Collected data —
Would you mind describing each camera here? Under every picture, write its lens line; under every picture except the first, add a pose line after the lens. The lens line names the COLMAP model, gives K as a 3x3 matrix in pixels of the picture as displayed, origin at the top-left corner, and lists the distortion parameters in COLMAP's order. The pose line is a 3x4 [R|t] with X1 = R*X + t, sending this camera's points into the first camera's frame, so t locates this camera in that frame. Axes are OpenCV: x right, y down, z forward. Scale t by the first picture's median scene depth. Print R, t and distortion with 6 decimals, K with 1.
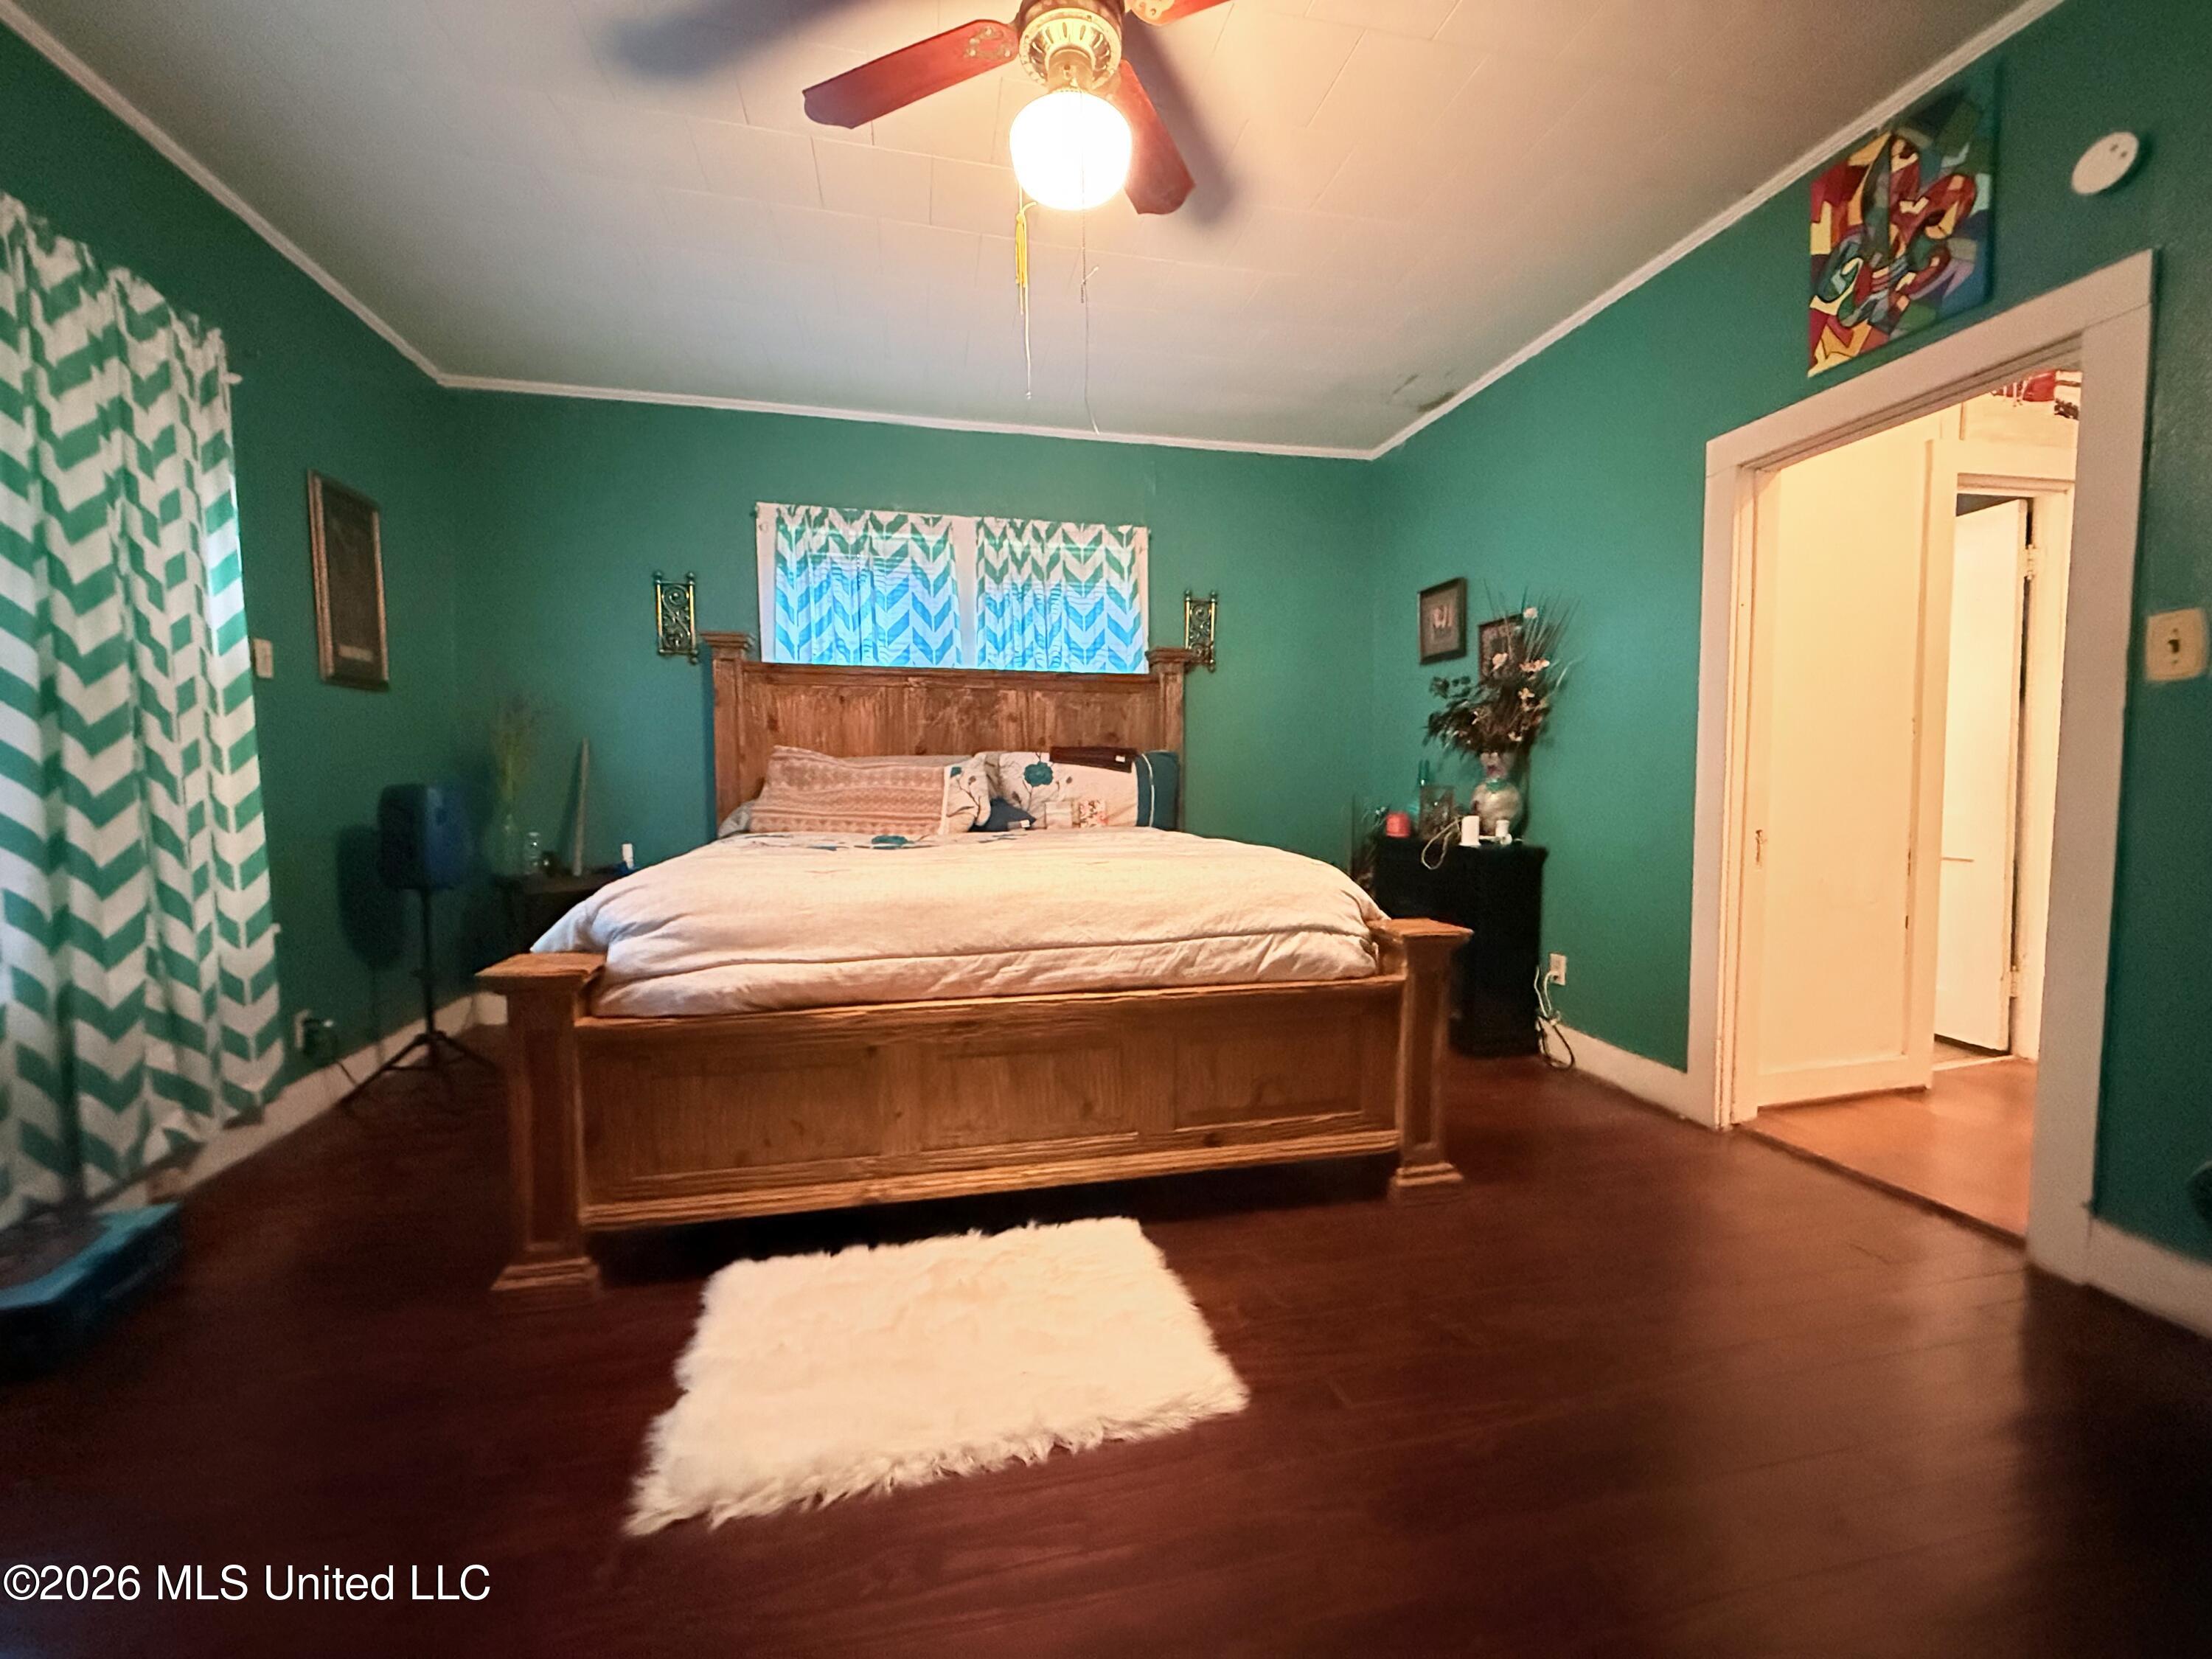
lens RADIAL K [[881.8, 0, 1108.4], [0, 881.8, 831.5], [0, 0, 1]] dist [0.002193, -0.000783]
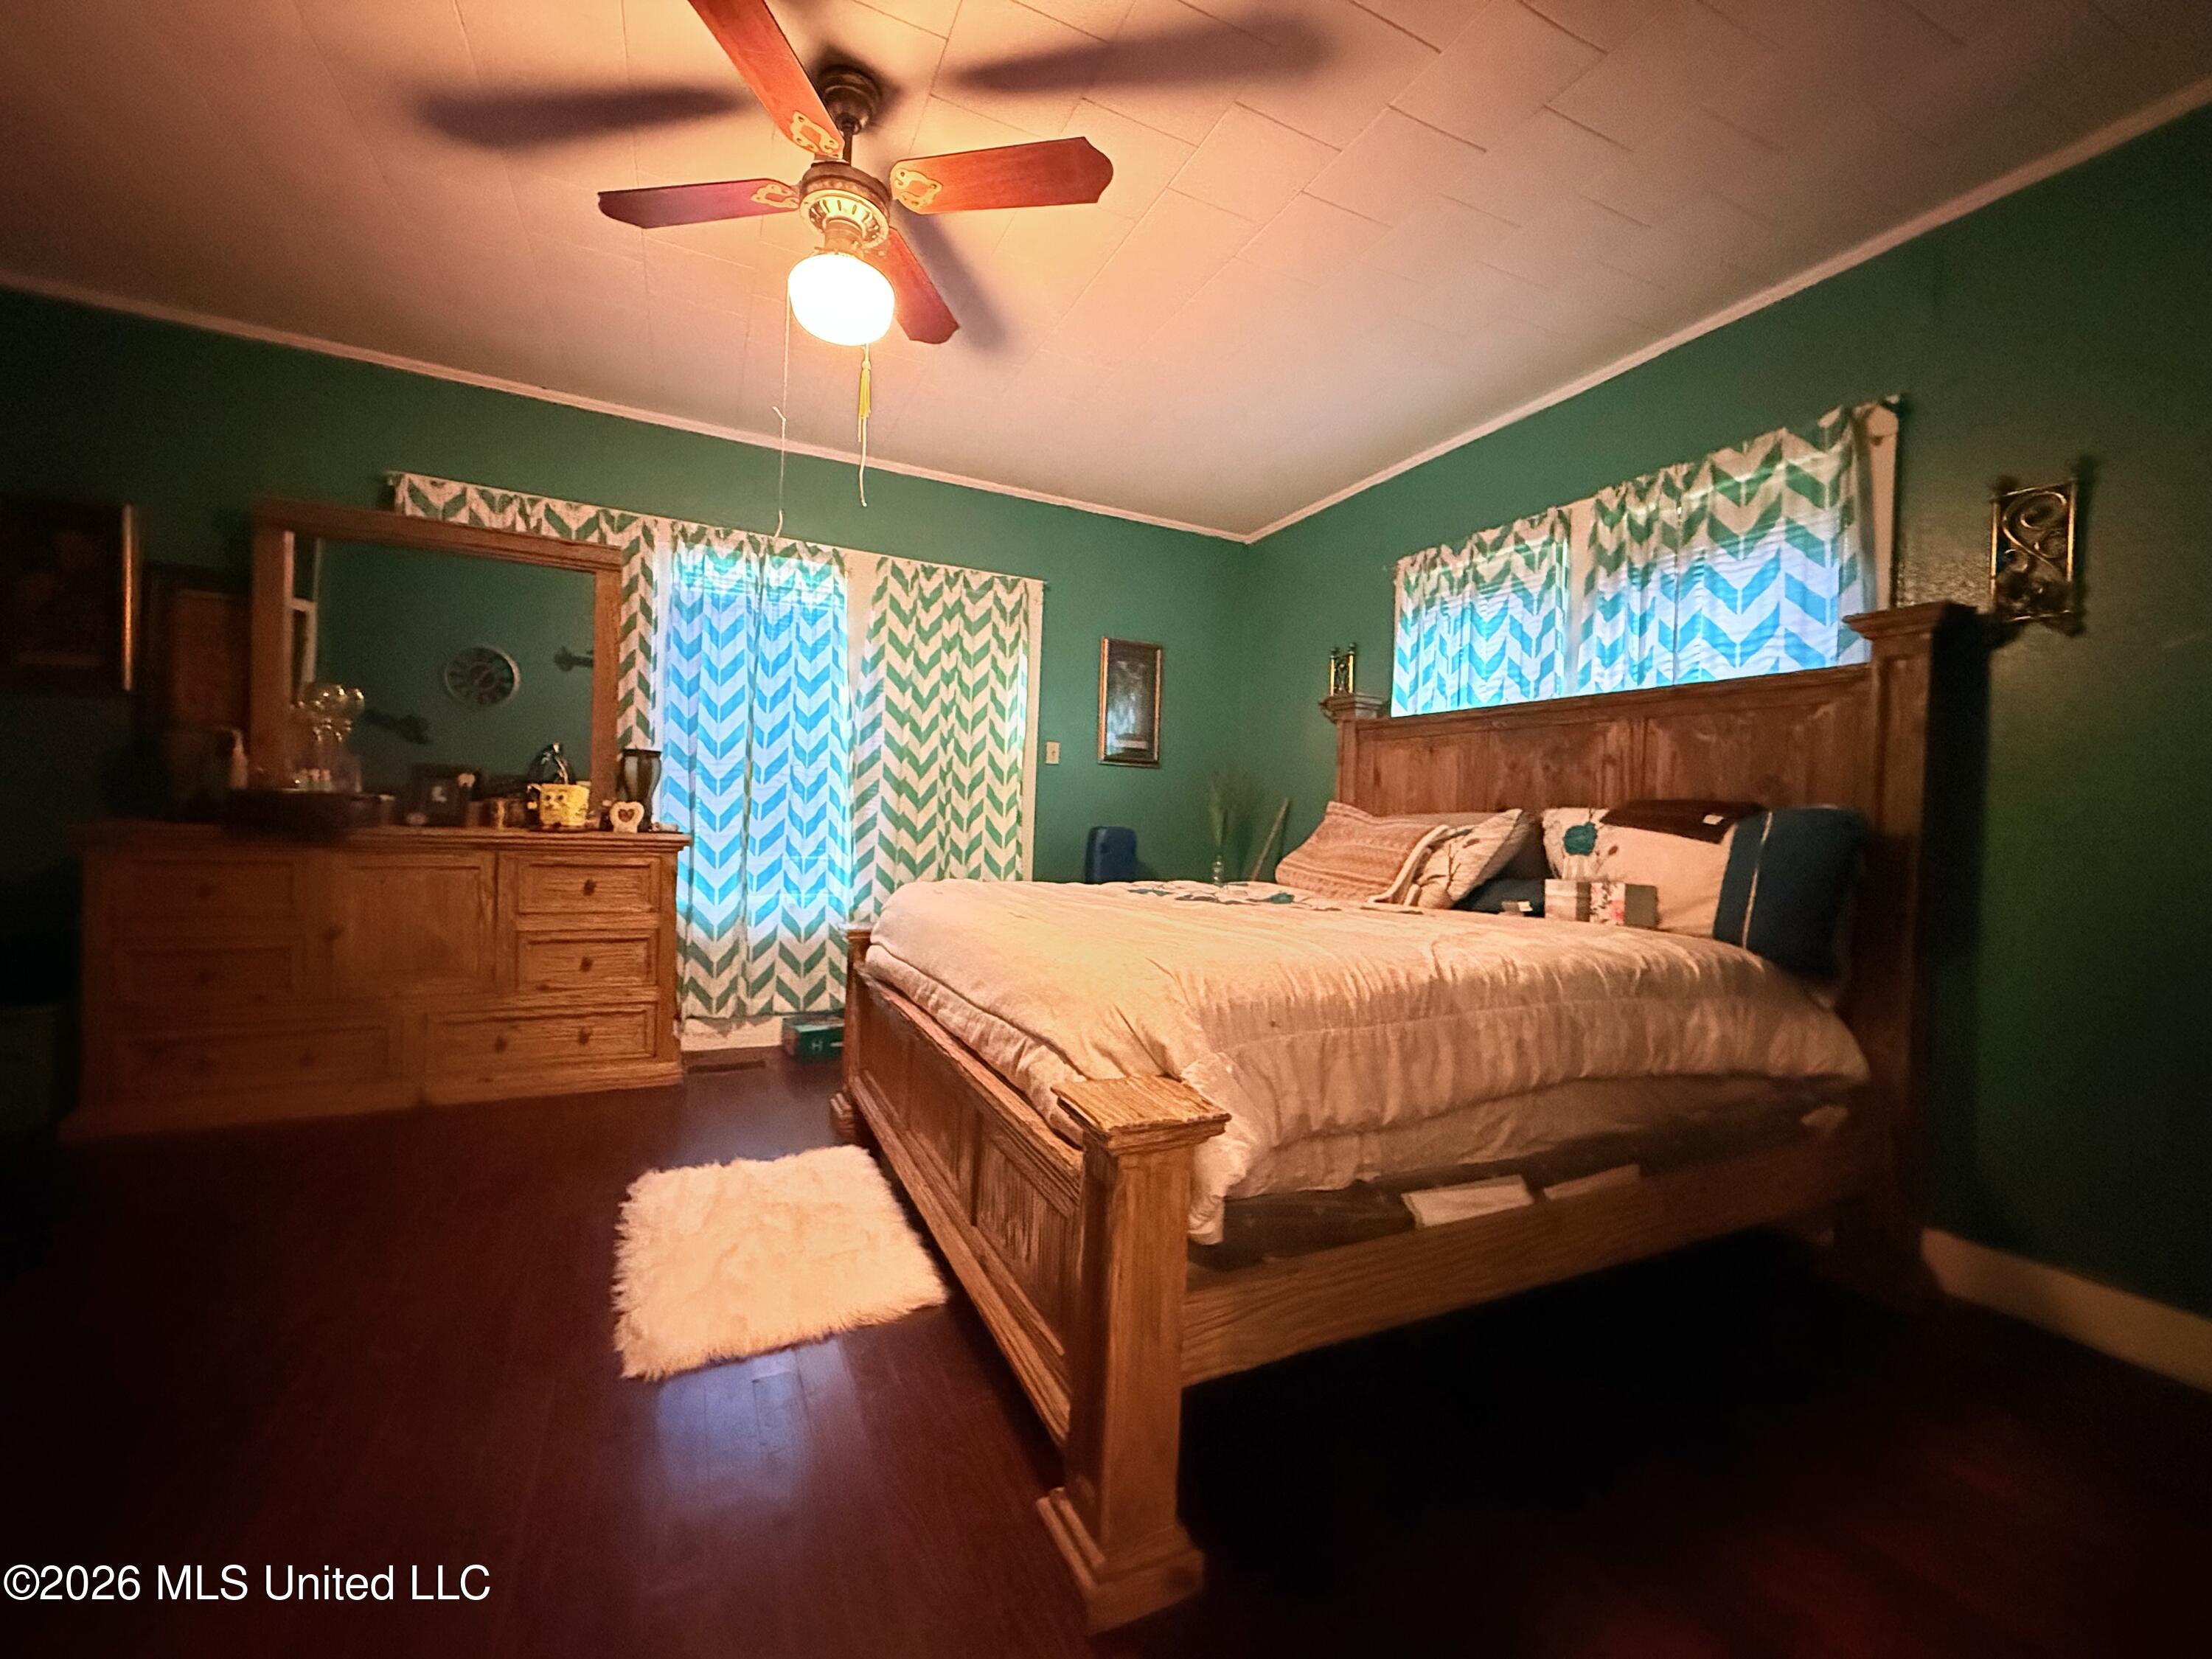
lens RADIAL K [[881.8, 0, 1106.4], [0, 881.8, 828.4], [0, 0, 1]] dist [0.002193, -0.000783]
pose [[0.222352, 0.022192, -0.974714, 0.502508], [-0.097394, 0.995246, 0.000442, -0.036819], [0.970090, 0.094833, 0.223456, 0.470193]]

Exercise instructions —
All of the lines above must be printed again exactly, and no picture may appear in the copy.

Answer below —
Would you mind describing each camera here? Under every picture, write its lens line; under every picture except the first, add a pose line after the lens. The lens line names the COLMAP model, gives K as a 3x3 matrix in pixels of the picture as displayed, origin at the top-left corner, and lists the distortion parameters in COLMAP's order. The pose line is a 3x4 [R|t] with X1 = R*X + t, sending this camera's points into the first camera's frame, so t locates this camera in that frame. Axes are OpenCV: x right, y down, z forward. Scale t by the first picture's median scene depth. Print R, t and distortion with 6 decimals, K with 1.
lens RADIAL K [[881.8, 0, 1108.4], [0, 881.8, 831.5], [0, 0, 1]] dist [0.002193, -0.000783]
lens RADIAL K [[881.8, 0, 1106.4], [0, 881.8, 828.4], [0, 0, 1]] dist [0.002193, -0.000783]
pose [[0.222352, 0.022192, -0.974714, 0.502508], [-0.097394, 0.995246, 0.000442, -0.036819], [0.970090, 0.094833, 0.223456, 0.470193]]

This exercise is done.